Wurts has written numerous novels (20 as of 2024). Her fantasy debut Sorcerer's Legacy (1982) has been described as a political thriller; it features a female protagonist and court intrigue. Similar elements feature in the Empire trilogy, written in collaboration with Raymond E. Feist. Empire is set in a non-European culture that has drawn comparisons to feudal Japan and the Byzantine empire. Wurts has also written
science fantasy: her Cycle of Fire trilogy mixes magic with science fiction. The Wars of Light and Shadow is Wurts' 11-volume epic fantasy series with a storyline that spans multiple millennia and planets.

Beyond writing, Wurts' award-winning paintings have been showcased in exhibitions of imaginative artwork, among them a commemorative exhibition for NASA's 25th Anniversary; the Art of the Cosmos at Hayden Planetarium in New York; and two exhibits of fantasy art, at both the Delaware Art Museum and Canton Art Museum.

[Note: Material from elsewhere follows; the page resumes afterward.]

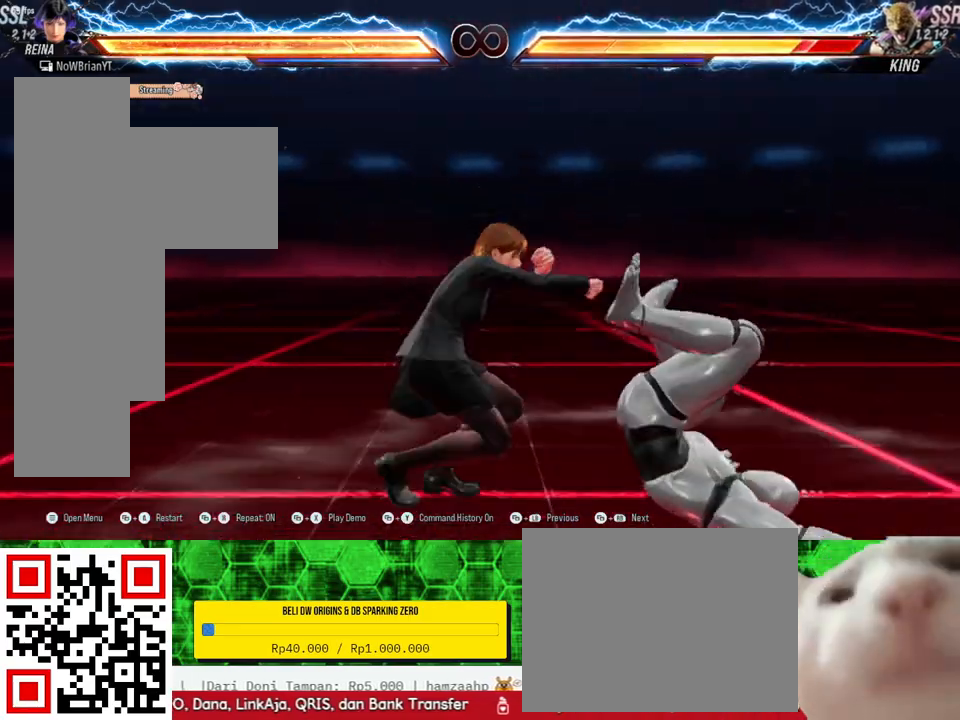
{"buttons": [], "right_stick": "center", "events": [[33, "L1", "up"], [400, "DPAD_RIGHT", "up"]]}
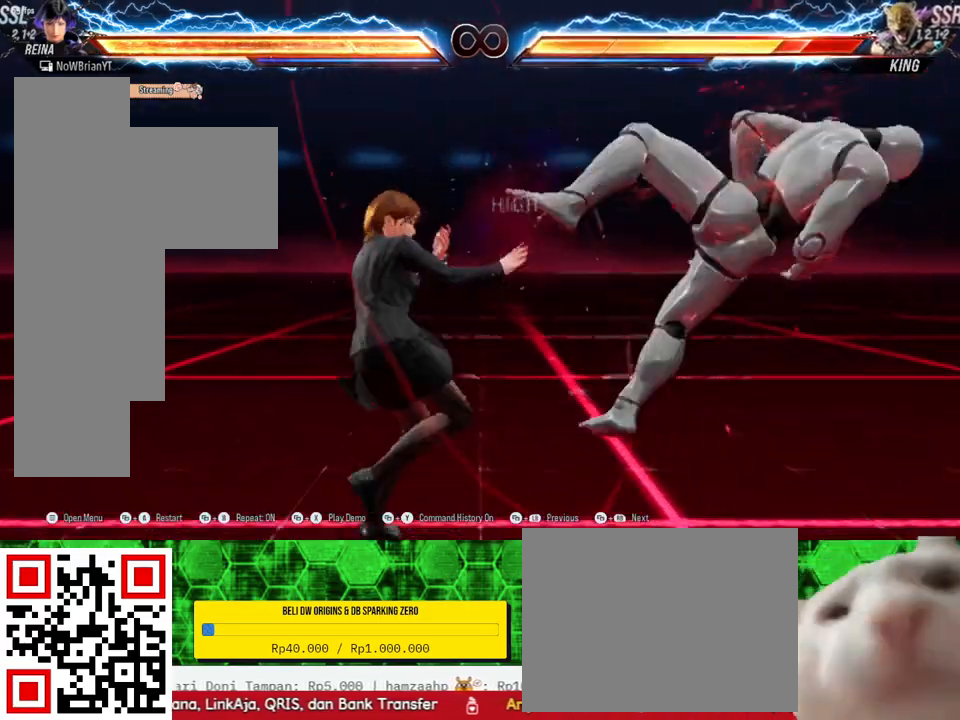
{"buttons": ["TRIANGLE"], "right_stick": "center", "events": [[133, "DPAD_DOWN", "down"], [133, "DPAD_RIGHT", "down"], [133, "SQUARE", "down"], [300, "SQUARE", "up"], [367, "DPAD_DOWN", "up"], [367, "DPAD_RIGHT", "up"], [467, "TRIANGLE", "down"]]}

Wurts was a guest of honor at the 1996 World Horror Convention and the 2004 World Fantasy Convention. She resides in Florida with her husband, artist Don Maitz.

==Bibliography==

===The Cycle of Fire Trilogy===
- Stormwarden (1984)
- Keeper of the Keys (1988)
- Shadowfane (1988)
  - The Cycle of Fire (1999) collects the trilogy into one volume

===The Empire Trilogy===

- Daughter of the Empire (1987) with Raymond E. Feist
- Servant of the Empire (1990) with Raymond E. Feist
- Mistress of the Empire (1992) with Raymond E. Feist

===The Wars of Light and Shadow===
- Arc I
  - Curse of the Mistwraith (1993)
- Arc II
  - Ships of Merior (1994)
  - Warhost of Vastmark (1995)
- Arc III: Alliance of Light
  - Fugitive Prince (1997)
  - Grand Conspiracy (1999)
  - Peril's Gate (2001)
  - Traitor's Knot (2004)
  - Stormed Fortress (2007)
- Arc IV: Sword of the Canon
  - Initiate's Trial (2011)
  - Destiny's Conflict (2017)
- Arc V: Song of the Mysteries
  - Song of the Mysteries (2024)

===Stand-alone novels===
- Sorcerer's Legacy (1982)
- Master of Whitestorm (1992)
- To Ride Hell's Chasm (2002)

===Collections===
- That Way Lies Camelot (1994)

===Short stories===
- "Silverdown's Gold" (1991) appeared in Horse Fantastic
- "Blood, Oak, Iron" (2004) appeared in Flights: Extreme Visions of Fantasy
- "Child of Prophecy" (2004) appeared in Masters of Fantasy (A Wars of Light and Shadow Short Story)
- "Watchfire" (2004) with Raymond E. Feist, appeared in Flights: Extreme Visions of Fantasy
- "Last of Her Kind" (2005) appeared in Fantastic Companions
- "Finder's Keeper" (2006) appeared in Fantasy Gone Wrong
- "Moebius Trip" (2006) appeared in Elemental: The Tsunami Relief Anthology: Stories of Science Fiction and Fantasy
- "Sundering Star" (2006) appeared in Under Cover of Darkness (A Wars of Light and Shadow Short Story)
- "Reins of Destiny" (2007) appeared in The Solaris Book of New Fantasy (A Wars of Light and Shadow Short Story)
- "The Decoy" (2016) appeared in Unfettered II (A Wars of Light and Shadow Short Story)

===Novellas===
- The Gallant (2018) appeared in Secrets & Spells: 6 Fantasy Novels (A Wars of Light and Shadow prequel)

==Illustration work==
- Cover art and map art for The Company War, a 1983 board game from Mayfair Games based on the novel Downbelow Station by C. J. Cherryh

Janny Wurts also painted the cover art for her US and international books. Her paintings have been showcased in numerous exhibitions and have won several Chesley awards.